• Exercise materials:
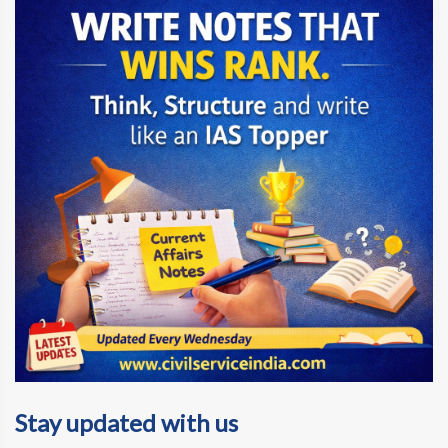
Stay updated with us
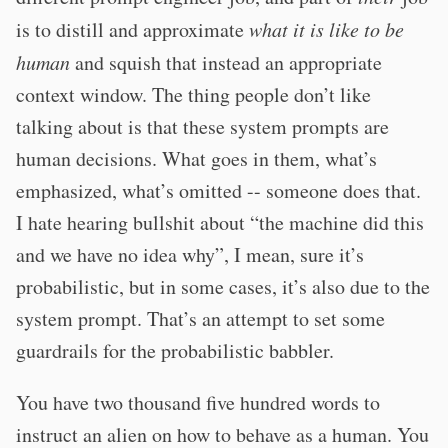
is to distill and approximate
what it is like to be
human
and squish that instead an appropriate
context window. The thing people don’t like
talking about is that these system prompts are
human decisions. What goes in them, what’s
emphasized, what’s omitted -- someone does that.
I hate hearing bullshit about “the machine did this
and we have no idea why”, I mean, sure it’s
probabilistic, but in some cases, it’s also due to the
system prompt. That’s an attempt to set some
guardrails for the probabilistic babbler.
You have two thousand five hundred words to
instruct an alien on how to behave as a human. You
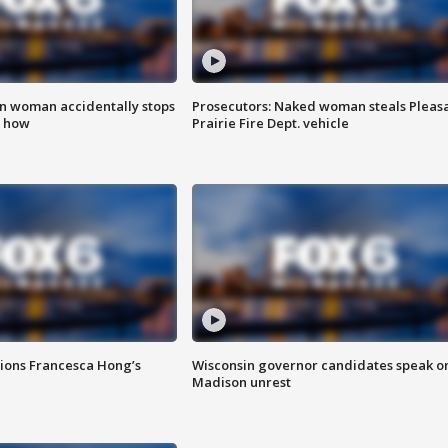
in woman accidentally stops
Prosecutors: Naked woman steals Pleas
s how
Prairie Fire Dept. vehicle
tions Francesca Hong’s
Wisconsin governor candidates speak o
Madison unrest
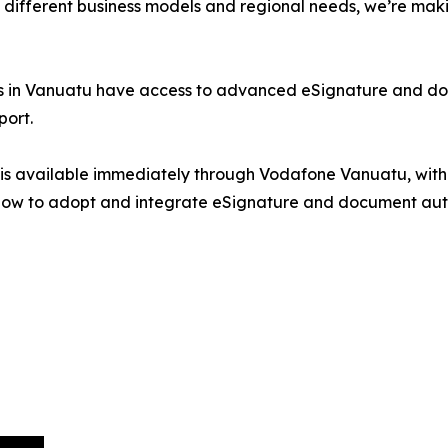
 different business models and regional needs, we’re maki
sses in Vanuatu have access to advanced eSignature and d
port.
s is available immediately through Vodafone Vanuatu, with
ow to adopt and integrate eSignature and document automa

• Exercise details:
In the listing above, find the line containing "instruct an alien" and the line containing "Madison unrest"; print those lines and every line between them exactly, leaving out pictures.

• Written solution:
instruct an alien on how to behave as a human. You
in woman accidentally stops
Prosecutors: Naked woman steals Pleas
s how
Prairie Fire Dept. vehicle
tions Francesca Hong’s
Wisconsin governor candidates speak o
Madison unrest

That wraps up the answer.